Skhug (*) is one of several traditional hot pastes, that are common in Middle Eastern and North African cuisines – including the Moroccan Sahka, the Tunisian Arrisa, the Syrian/Iraqi Muhammara and others, all of which made mainly of chili peppers, garlic, and spices.

Skhug, specifically, is the most common in Israel and the Palestinian territories.

Technically, it’s Yemen and is traditionally served with Yemen foods (such as Malawach and Jachnun), but you find it practically anywhere and with all sorts of foods. It’s almost always around when there’s hummus – and the combination is sheer genious.

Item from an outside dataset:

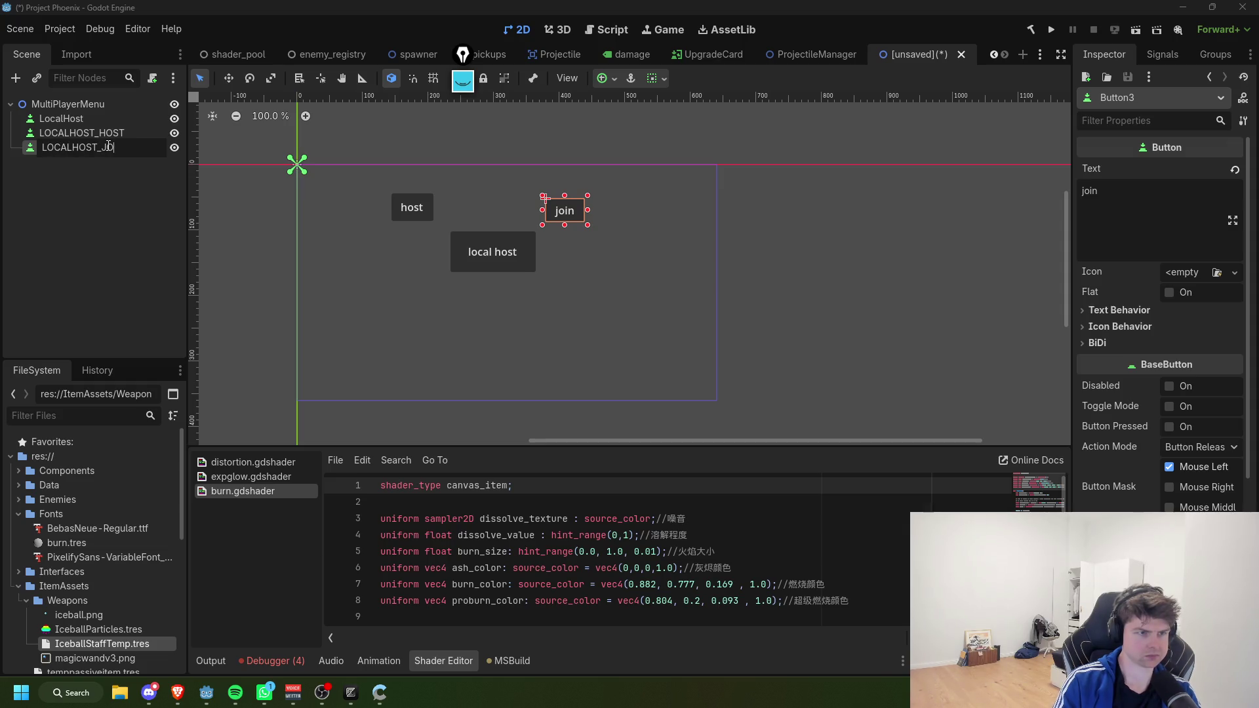
text(IN)
key(Return)
click(174, 133)
click(174, 147)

There’s the green schug and red schug, both of which can be anything from slightly-hot to burning-hot. It’s nothing like Tabasco or Wasabi, though. Schug is not only hot and spicy, but also have the wonderful flavor of fresh peppers and herbs. The sensation is addictive.

No more schug for you

Except for a recent redesign, Zehavi’s skhug (see photo below) hasn’t change much in the past 43 years. Not many food products survive this long, and this one is probably more popular today than it used to be four decades ago.

You can find it in almost any Israeli grocery and supermarket, usually next packaged hummus and Baba Ganouj. Until recently, it was also highly popular in the west bank, but not anymore.

There’s a Palestinian boycott over products manufactured in the Israeli settlements in the west bank, one of which is Zehavi’s shug. Personally, being in favor of a Two-state solution, but also a schug junkie, I find myself ambivalent.

A simple red Schug recipe

Schug is pretty easy to make if you have a decent food processor. This recipe is for a quantity of about 1 cup of schug, which is  quite a lot for beginners. It can last up to a week in the refrigerator.

Ingredients
50g dry ground chillis
6-8 garlic cloves
150g coriander leaves
2 teaspoons ground cumin
2 teaspoons coriander seeds
1 teaspoons black pepper
2 teaspoons ground cardamom seeds
1/4 teaspoon ground cloves

http://en.wikipedia.org/wiki/Clove

2/3 teaspoons salt

Preparation
Ground in a food processor, until a paste texture is reached. Add a little water/oil if needed. Store in refrigerator.

(*) or “shug”. Technically it’s “zhuk”, which is a Yemen equivalent to “ground”.

Comments

7 Responses to “Red Skhug: a Recipe and a Story”

  1. stephanie a. on January 22nd, 2011 6:55 pm

    can’t wait to try it : ) interesting how food and politics can be so interwoven.

  2. Harry Goldin on January 31st, 2011 5:15 am

    I think I have mastered making tasty, smooth humous. I recently made skhug and ate it with the humous. The skhug overwhelmed the humous and hid the delicate flavor I have worked so hard to achieve. It reminds me of a man in a gourmet restaurant who asks for ketchup.

  3. Budd Margolis on May 13th, 2011 8:26 am

    Zhug is the key to hummus happiness! I am experimenting with exotic fresh and dried chile peppers. Zhug must have been a result of winter!

  4. shmuela padnos on May 25th, 2011 1:26 am

    yes this i like gold for me i love it and fondly remember eating it in israel where i got it in bait vegan neighborhood near my yeshiva. yes it is kosher

  5. Helen in CA on June 4th, 2013 4:59 am

    What kind of “dry ground chillis”?

    Really would like to try this…..to serve like the photo w/ the green skhug I’ve made.

  6. Karen on August 3rd, 2013 12:48 am

    Exactly what are dry ground chilies? Like chili flakes in the US. Is it the same as sha’ata?

  7. Sheryl Snow on December 13th, 2013 7:46 pm

    some of the ingredients are in tablespoons/teaspoons. two of the ingredients are in grams. 50 grams of dry ground chillis and 150 grams coriander leaves. what is grams converted to tablespoons or cups?